● **Extract to read**:
First, let's take the Laplace Transform of the given differential equation: \[y''(t) + 4y(t) = 9\sin(t)\] Applying Laplace Transform, we get: \[\mathcal{L}\{y''(t) + 4y(t)\} = \mathcal{L}\{9\sin(t)\}\]

Now, let's find the Laplace Transform of each term individually: Laplace Transform of \(y''(t)\) is \(s^2Y(s) - sy(0) - y'(0)\), and Laplace Transform of \(4y(t)\) is \(4Y(s)\). Also, Laplace Transform of \(9\sin(t)\) is \(\frac{9}{s^2+1}\). We already know that \(y(0) = 1\) and \(y'(0) = -1\). Now substituting these in the equation obtained in Step 1, we get \[(s^2Y(s) - s(1) - (-1)) + 4Y(s) = \frac{9}{s^2 + 1}\]

Simplify the equation and isolate Y(s): \[s^2Y(s) + 4Y(s) = \frac{9 + s^3 + s}{s^2 + 1}\] Now, divide both sides by \((s^2+1)\) and simplify: \[Y(s)(s^2+4) = \frac{s^3 + s + 9}{s^2 + 1}\] Now, divide both sides by \((s^2 + 4)\) to isolate Y(s): \[Y(s) = \frac{s^3 + s + 9}{(s^2 + 1)(s^2 + 4)}\]

Now, to obtain \(y(t)\), we need to compute the inverse Laplace Transform of \(Y(s)\): \[y(t) = \mathcal{L}^{-1}\left\{\frac{s^3 + s + 9}{(s^2 + 1)(s^2 + 4)}\right\}\] To represent the rational function as a sum of partial fractions, we will rewrite it in the following form: \[Y(s) = \frac{As + B}{s^2 + 1} + \frac{Cs + D}{s^2 + 4}\]

Now we must find A, B, C, and D from the equation above and then compute the inverse Laplace Transform of the partial fractions. 1. Write the partial fraction decomposition as a single fraction: \[(As + B)(s^2 + 4) + (Cs + D)(s^2 + 1) = s^3 + s + 9\] 2. Expanding and collecting terms, we get \[[(A+C)s^3 + (A+C)s] + [(4A + B)s^2 + (4B + D)] = s^3 + s + 9\] 3. Compare the coefficients of each term to find A, B, C, and D: \(A+C = 1, 4A+B=0, A+C= 1, 4B+D=9\) Solving these equations, we get \(A = \frac{3}{8}, B = -\frac{3}{2}, C = \frac{5}{8}, D = 9\) 4. Now rewrite Y(s) using the found coefficients: \[Y(s) = \frac{\frac{3}{8}s - \frac{3}{2}}{s^2 + 1} + \frac{\frac{5}{8}s + 9}{s^2 + 4}\] 5. Compute the inverse Laplace Transform of these partial fractions \[y(t) = \mathcal{L}^{-1}\left\{\frac{\frac{3}{8}s - \frac{3}{2}}{s^2 + 1}\right\} + \mathcal{L}^{-1}\left\{\frac{\frac{5}{8}s + 9}{s^2 + 4}\right\}\] 6. Using the properties of inverse Laplace Transform, we get \[y(t) = \frac{3}{8}\cos(t) - \frac{3}{2}\sin(t) + \frac{5}{8}\cos(2t) + \frac{9}{2}\sin(2t)\] So, the solution to the given initial-value problem is: \[y(t) = \frac{3}{8}\cos(t) - \frac{3}{2}\sin(t) + \frac{5}{8}\cos(2t) + \frac{9}{2}\sin(2t)\]

● **Provided information**:
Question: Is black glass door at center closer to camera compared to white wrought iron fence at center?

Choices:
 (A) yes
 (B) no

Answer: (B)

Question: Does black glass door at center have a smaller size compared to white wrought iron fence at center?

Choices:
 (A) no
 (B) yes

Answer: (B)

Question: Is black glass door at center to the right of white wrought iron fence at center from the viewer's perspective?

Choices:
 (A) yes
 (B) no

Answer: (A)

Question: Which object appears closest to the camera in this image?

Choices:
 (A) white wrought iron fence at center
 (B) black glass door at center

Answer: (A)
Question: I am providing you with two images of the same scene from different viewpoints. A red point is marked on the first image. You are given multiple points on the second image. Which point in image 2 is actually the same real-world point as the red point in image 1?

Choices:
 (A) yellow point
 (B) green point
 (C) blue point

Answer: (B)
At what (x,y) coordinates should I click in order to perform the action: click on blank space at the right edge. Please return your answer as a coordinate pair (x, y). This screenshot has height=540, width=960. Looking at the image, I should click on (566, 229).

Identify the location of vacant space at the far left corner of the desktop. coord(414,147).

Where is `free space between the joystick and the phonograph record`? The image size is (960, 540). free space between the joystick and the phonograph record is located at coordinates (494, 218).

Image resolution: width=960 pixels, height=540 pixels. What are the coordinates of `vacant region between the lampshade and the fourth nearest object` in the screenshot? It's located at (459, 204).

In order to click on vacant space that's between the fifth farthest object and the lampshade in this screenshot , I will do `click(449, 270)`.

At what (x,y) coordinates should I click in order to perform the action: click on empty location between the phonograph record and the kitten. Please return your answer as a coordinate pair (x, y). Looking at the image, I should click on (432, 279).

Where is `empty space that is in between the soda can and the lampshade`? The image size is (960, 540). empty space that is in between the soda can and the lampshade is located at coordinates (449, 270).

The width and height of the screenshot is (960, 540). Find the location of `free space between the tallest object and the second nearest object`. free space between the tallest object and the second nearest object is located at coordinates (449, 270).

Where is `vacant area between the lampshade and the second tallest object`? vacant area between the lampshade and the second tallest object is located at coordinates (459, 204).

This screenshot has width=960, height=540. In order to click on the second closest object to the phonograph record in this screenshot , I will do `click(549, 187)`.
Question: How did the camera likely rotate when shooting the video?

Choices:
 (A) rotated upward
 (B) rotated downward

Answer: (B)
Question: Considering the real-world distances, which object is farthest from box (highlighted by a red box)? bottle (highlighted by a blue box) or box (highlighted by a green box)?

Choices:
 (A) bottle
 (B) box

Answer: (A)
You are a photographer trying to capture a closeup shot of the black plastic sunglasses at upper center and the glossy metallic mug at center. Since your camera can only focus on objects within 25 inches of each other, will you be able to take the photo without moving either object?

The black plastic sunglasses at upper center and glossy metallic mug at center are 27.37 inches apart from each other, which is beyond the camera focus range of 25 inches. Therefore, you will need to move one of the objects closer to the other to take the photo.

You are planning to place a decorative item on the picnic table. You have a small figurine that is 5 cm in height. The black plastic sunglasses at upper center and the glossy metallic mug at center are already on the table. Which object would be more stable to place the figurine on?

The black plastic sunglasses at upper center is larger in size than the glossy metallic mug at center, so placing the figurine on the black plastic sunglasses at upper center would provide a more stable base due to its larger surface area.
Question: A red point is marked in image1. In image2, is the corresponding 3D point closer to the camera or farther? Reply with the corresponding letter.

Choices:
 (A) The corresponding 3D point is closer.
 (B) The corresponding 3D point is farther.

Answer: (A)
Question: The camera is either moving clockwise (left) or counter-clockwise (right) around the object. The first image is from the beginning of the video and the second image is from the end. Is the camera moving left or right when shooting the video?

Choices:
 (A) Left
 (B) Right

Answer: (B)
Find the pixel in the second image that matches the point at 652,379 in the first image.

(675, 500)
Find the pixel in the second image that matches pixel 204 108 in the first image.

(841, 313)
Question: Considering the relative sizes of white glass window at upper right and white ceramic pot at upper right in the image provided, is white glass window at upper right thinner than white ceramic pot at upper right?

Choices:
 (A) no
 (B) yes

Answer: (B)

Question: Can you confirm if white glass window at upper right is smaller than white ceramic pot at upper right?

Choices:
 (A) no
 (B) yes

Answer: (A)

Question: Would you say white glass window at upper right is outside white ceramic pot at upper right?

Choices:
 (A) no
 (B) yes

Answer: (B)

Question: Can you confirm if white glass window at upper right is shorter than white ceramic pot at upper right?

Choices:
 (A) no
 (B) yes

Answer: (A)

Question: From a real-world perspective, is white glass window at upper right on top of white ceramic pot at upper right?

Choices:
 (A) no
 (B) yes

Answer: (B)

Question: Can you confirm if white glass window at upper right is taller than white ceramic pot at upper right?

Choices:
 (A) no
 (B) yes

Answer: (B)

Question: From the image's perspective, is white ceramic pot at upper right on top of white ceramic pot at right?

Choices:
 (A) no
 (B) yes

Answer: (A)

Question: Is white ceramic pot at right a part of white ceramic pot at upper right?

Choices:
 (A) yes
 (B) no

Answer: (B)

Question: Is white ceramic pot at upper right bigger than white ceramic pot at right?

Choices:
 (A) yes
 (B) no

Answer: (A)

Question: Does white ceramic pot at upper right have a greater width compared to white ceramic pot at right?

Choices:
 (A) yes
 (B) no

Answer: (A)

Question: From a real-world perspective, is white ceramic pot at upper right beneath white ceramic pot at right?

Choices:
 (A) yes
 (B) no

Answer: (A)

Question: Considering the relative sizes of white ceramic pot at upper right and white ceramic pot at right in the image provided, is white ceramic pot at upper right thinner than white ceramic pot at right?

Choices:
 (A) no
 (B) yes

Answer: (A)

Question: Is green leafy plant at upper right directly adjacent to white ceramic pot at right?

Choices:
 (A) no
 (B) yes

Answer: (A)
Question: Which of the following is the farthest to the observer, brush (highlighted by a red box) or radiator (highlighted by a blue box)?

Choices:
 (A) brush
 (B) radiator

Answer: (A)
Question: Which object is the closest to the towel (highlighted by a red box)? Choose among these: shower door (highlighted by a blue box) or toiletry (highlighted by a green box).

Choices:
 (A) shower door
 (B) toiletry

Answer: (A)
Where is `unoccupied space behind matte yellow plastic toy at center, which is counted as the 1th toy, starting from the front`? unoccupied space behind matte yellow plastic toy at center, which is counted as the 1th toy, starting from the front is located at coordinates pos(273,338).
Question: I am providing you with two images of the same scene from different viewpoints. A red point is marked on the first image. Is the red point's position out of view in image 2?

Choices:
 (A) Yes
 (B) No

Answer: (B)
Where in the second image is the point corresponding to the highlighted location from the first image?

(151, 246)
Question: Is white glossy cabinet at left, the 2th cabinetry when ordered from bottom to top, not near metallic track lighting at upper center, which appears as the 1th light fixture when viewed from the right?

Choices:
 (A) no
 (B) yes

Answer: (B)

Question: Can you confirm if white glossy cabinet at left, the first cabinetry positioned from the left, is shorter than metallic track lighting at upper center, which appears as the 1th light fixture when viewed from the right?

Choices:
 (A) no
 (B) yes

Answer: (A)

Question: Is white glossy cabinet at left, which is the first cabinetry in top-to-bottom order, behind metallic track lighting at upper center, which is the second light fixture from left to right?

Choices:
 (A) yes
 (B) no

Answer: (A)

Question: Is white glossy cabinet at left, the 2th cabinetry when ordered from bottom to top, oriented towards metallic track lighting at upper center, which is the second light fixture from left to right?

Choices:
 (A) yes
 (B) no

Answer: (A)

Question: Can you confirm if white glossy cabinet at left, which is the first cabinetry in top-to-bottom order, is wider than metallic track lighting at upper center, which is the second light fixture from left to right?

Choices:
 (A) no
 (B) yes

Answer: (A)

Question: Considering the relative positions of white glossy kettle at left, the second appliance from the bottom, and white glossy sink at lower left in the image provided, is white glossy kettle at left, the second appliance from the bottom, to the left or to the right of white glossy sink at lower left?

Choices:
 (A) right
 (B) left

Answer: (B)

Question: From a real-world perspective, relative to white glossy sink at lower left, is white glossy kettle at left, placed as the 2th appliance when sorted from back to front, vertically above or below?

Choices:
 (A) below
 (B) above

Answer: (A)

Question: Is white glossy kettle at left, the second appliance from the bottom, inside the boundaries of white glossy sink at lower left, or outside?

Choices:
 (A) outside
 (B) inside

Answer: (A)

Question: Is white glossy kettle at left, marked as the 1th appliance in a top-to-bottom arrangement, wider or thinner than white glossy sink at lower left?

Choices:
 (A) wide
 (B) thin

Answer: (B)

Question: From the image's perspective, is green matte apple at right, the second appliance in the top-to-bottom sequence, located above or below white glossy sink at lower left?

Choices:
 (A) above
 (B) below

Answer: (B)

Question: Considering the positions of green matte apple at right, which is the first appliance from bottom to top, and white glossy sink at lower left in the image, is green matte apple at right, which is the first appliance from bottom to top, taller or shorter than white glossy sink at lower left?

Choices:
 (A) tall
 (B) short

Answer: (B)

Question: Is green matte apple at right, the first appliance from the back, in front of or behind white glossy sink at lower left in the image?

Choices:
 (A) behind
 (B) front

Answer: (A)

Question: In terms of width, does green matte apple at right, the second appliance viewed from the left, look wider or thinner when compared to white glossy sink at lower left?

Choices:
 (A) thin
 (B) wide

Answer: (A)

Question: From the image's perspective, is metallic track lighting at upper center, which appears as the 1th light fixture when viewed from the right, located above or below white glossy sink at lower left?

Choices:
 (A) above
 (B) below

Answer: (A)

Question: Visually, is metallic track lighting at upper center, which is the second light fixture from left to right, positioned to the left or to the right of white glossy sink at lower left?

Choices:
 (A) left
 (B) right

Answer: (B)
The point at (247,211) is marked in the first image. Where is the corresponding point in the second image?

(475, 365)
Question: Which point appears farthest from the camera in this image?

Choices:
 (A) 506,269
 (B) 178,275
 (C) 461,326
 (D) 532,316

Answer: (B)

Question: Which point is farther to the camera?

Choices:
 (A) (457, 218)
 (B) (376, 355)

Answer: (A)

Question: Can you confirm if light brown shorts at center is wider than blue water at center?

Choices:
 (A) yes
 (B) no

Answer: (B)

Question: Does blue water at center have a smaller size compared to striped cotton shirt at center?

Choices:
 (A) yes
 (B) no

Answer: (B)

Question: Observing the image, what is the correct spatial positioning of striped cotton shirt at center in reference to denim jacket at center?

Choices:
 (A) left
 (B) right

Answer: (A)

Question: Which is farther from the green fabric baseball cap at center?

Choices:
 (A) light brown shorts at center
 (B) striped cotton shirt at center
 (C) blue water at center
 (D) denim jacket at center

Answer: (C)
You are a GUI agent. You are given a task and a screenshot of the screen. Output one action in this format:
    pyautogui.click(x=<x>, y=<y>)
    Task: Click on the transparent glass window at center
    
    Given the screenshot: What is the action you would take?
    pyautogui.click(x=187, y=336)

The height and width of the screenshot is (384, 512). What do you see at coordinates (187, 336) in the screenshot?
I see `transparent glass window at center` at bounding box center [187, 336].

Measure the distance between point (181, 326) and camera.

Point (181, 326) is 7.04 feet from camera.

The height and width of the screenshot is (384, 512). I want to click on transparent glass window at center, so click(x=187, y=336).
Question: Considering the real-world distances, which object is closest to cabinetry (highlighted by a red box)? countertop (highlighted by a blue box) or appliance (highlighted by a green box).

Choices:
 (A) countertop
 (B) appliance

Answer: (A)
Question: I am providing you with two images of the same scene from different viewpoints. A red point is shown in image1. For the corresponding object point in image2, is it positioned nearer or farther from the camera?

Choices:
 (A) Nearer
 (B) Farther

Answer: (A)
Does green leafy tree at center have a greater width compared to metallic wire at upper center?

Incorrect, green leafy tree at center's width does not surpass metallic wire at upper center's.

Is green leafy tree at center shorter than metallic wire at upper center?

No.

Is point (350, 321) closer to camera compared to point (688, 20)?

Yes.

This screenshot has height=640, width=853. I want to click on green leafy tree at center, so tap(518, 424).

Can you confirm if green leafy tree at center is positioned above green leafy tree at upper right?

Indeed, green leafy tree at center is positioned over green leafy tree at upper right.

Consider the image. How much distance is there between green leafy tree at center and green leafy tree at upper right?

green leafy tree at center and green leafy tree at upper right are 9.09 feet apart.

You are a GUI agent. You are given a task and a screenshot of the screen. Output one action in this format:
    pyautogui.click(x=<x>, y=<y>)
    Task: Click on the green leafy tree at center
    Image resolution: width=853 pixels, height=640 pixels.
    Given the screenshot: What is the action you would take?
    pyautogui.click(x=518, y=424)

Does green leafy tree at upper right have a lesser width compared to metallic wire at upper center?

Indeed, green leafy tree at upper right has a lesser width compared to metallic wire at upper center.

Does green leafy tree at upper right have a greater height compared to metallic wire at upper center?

● **Written instruction**:
In the worked Laplace Transform solution, what initial values are given for y(0) and y'(0)?

● **Worked answer**:
y(0) = 1 and y'(0) = -1.